From Katherine Don
DateTue, 21 Feb 2006 16:49:30 +1300
Subject Re: [greenstone-devel] Word and RDF files
Hi NataLy

> I have a problem with adding PDF and MS Word files . These files are very
> big, consisting 300-500 pages.
> I use plugins: HTMLPlug, WordPlug, RTFPlug, PDFlug. During "import"
> operation I have error: files can't be processed with any plugin.
> What is reason of this problem?
In the GLI, try setting the mode to expert (File->Preferences->Mode),
and then rebuilding. This should tell you what the error was. If it
doesn't, set the verbosity option in import options to 5 and rebuild.

> Can I add Word or PDF files without any processing? I want to have only
> icons of PDF and MS Word files (srcicon); when user clicks on icon file
> opens.
You can process them using UnknownPlug - see
Ifyou do this, no text will be extracted for the files, and you won't be
able to search on the text, only on any metadata you have added.
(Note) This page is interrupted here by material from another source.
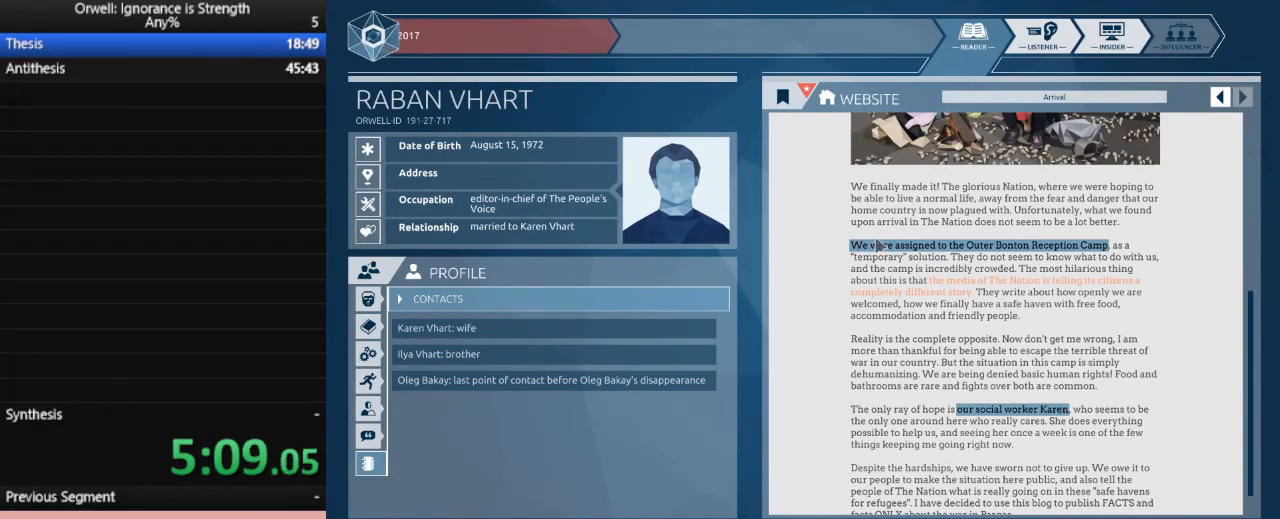
{"keys": [], "mouse": ["left"], "events": [[167, "mouse_left", "down"], [267, "mouse_left", "up"], [450, "mouse_left", "down"]]}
> Does Greenstone support few files in one document? For example, one book has
> html, pdf versions and few audio or video files.
Yes. If you are using version 2.63, you can set some options to the plugins.
If you have images or other files linked to from an html file, then they
will be included anyway. If you have other files, you can use the
associate_ext and associate_tail_re options.

For example, if I have book.pdf, with a word version, book.doc and a
couple of supplementary images, book_1.jpg and book_2.jpg, then I can
add the following options to PDFPlug:

-associate_ext doc
-associate_tail_re _d.jpg

Note that all files have the same root (book).
The PDFf document should end up with all the other files as associated
documents (check the archive file to make sure). And there should be
metadata like: equivlink, jpg.1, jpg.2, jpg.assoclink. again check the
archive file to see what metadata has been assigned.
This metadata can then be used in the document format statements to link
to the other files.
Note that this feature is very new, and may be a bit buggy, so please
let us know if you have any problems with it.